Whisper - GPT2 - googleTTS

In [None]:
!pip install torch transformers gtts sounddevice soundfile numpy pygame librosa

Collecting torch
  Downloading torch-2.5.1-cp312-cp312-manylinux1_x86_64.whl.metadata (28 kB)
Collecting transformers
  Downloading transformers-4.46.3-py3-none-any.whl.metadata (44 kB)
Collecting gtts
  Downloading gTTS-2.5.4-py3-none-any.whl.metadata (4.1 kB)
Collecting sounddevice
  Downloading sounddevice-0.5.1-py3-none-any.whl.metadata (1.4 kB)
Collecting soundfile
  Using cached soundfile-0.12.1-py2.py3-none-manylinux_2_31_x86_64.whl.metadata (14 kB)
Collecting numpy
  Downloading numpy-2.1.3-cp312-cp312-manylinux_2_17_x86_64.manylinux2014_x86_64.whl.metadata (62 kB)
Collecting pygame
  Downloading pygame-2.6.1-cp312-cp312-manylinux_2_17_x86_64.manylinux2014_x86_64.whl.metadata (12 kB)
Collecting librosa
  Using cached librosa-0.10.2.post1-py3-none-any.whl.metadata (8.6 kB)
Collecting filelock (from torch)
  Downloading filelock-3.16.1-py3-none-any.whl.metadata (2.9 kB)
Collecting networkx (from torch)
  Downloading networkx-3.4.2-py3-none-any.whl.metadata (6.3 kB)
Collecting jin

In [5]:
import torch
from transformers import WhisperProcessor, WhisperForConditionalGeneration
from transformers import GPT2LMHeadModel, GPT2Tokenizer
from gtts import gTTS
# import sounddevice as sd
import soundfile as sf
import numpy as np
# import pygame
import time
import os
import librosa

In [7]:
print(torch.cuda.is_available())
print(torch.cuda.device_count())

True
3


In [18]:
class SpeechAIAssistant:
    def __init__(self, force_cpu=False):
        print("Initializing Speech AI Assistant...")

        # Set up device
        self.device = self._setup_device(force_cpu)
        print(f"Using device: {self.device}")

        # Initialize Whisper for STT
        print("Loading Whisper model...")
        self.whisper_processor = WhisperProcessor.from_pretrained("openai/whisper-base")
        self.whisper_model = WhisperForConditionalGeneration.from_pretrained(
            "openai/whisper-base"
        )
        self.whisper_model = self.whisper_model.to(self.device)

        # Initialize GPT-2 for text generation
        print("Loading GPT-2 model...")
        self.gpt2_tokenizer = GPT2Tokenizer.from_pretrained("gpt2")
        self.gpt2_model = GPT2LMHeadModel.from_pretrained("gpt2")
        self.gpt2_model = self.gpt2_model.to(self.device)

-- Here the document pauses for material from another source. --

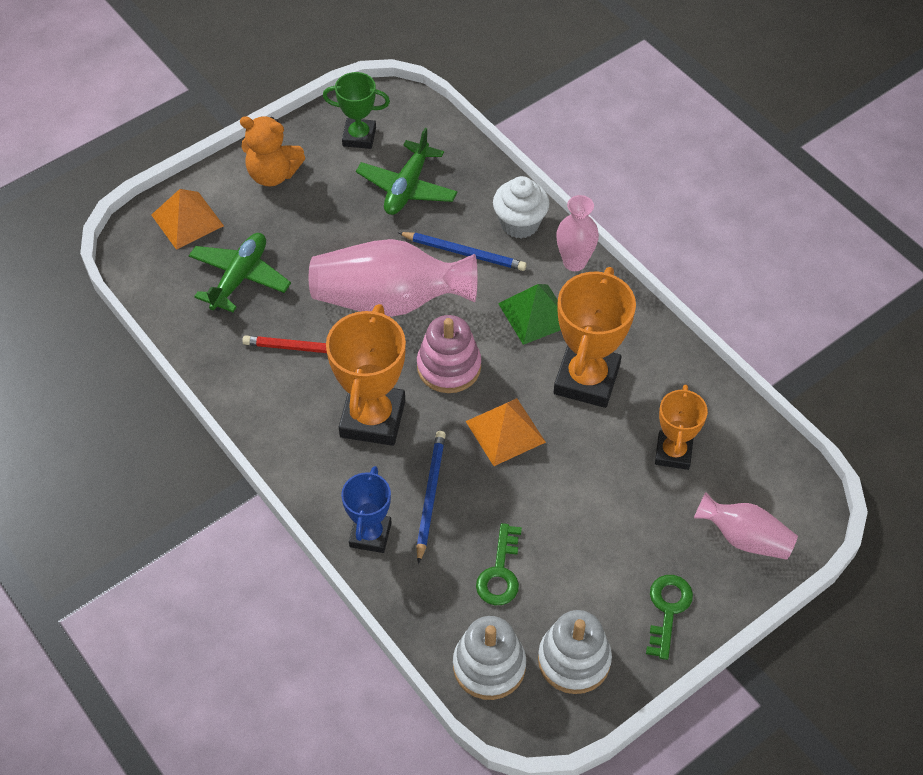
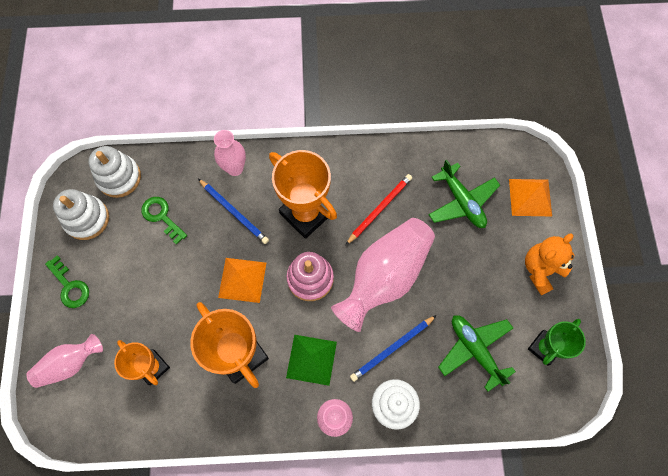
camera: 125 degrees right, 15 degrees up
blue trophy [341,466,392,553] -> pink vase [214,130,246,176]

        # Initialize pygame for audio playback
        # pygame.mixer.init()

        # Print model memory usage if using CUDA
        if self.device.type == "cuda":
            self._print_gpu_memory_usage()

        print("Initialization complete!")

    def _setup_device(self, force_cpu):
        """Setup the device (CPU/GPU) for model inference"""
        if force_cpu:
            return torch.device("cpu")

        if torch.cuda.is_available():
            # Get the GPU with the most free memory
            gpu_id = 0
            if torch.cuda.device_count() > 1:
                free_memory = []
                for i in range(torch.cuda.device_count()):
                    torch.cuda.set_device(i)
                    torch.cuda.empty_cache()
                    free_memory.append(
                        torch.cuda.get_device_properties(i).total_memory
                        - torch.cuda.memory_allocated(i)
                    )
                gpu_id = free_memory.index(max(free_memory))

            device = torch.device(f"cuda:{gpu_id}")
            print(
                f"Found {torch.cuda.device_count()} GPU(s), using GPU {gpu_id}: {torch.cuda.get_device_name(gpu_id)}"
            )
            return device
        else:
            print("No GPU found, using CPU")
            return torch.device("cpu")

    def _print_gpu_memory_usage(self):
        """Print current GPU memory usage"""
        if self.device.type == "cuda":
            print("\nGPU Memory Usage:")
            print(
                f"Allocated: {torch.cuda.memory_allocated(self.device) / 1024**2:.2f} MB"
            )
            print(f"Cached: {torch.cuda.memory_reserved(self.device) / 1024**2:.2f} MB")

    def read_audio_file(self, file_path, target_sr=16000):
        """
        Read audio file and preprocess it for the Whisper model
        Supports various audio formats (wav, mp3, etc.)

        Args:
            file_path (str): Path to the audio file
            target_sr (int): Target sampling rate (Whisper expects 16kHz)

        Returns:
            numpy.ndarray: Processed audio array
        """
        try:
            # Load audio file and resample if necessary
            print(f"Reading audio file: {file_path}")
            audio, sr = librosa.load(file_path, sr=target_sr)

            # Convert to mono if stereo
            if len(audio.shape) > 1:
                audio = librosa.to_mono(audio)

            # Normalize audio
            audio = librosa.util.normalize(audio)

            print(
                f"Successfully loaded audio file: duration = {len(audio)/target_sr:.2f}s"
            )
            return audio

        except Exception as e:
            print(f"Error reading audio file: {str(e)}")
            raise

    def process_audio_file(self, file_path):
        """
        Process an audio file through the entire pipeline

        Args:
            file_path (str): Path to the audio file

        Returns:
            tuple: (original_text, assistant_response)
        """
        try:
            # Read and process audio file
            audio = self.read_audio_file(file_path)

            # Convert speech to text
            text = self.speech_to_text(audio)
            print(f"Transcription: [{text}]")

            # Generate response
            response = self.generate_response(text)
            print(f"Assistant: [{response}]")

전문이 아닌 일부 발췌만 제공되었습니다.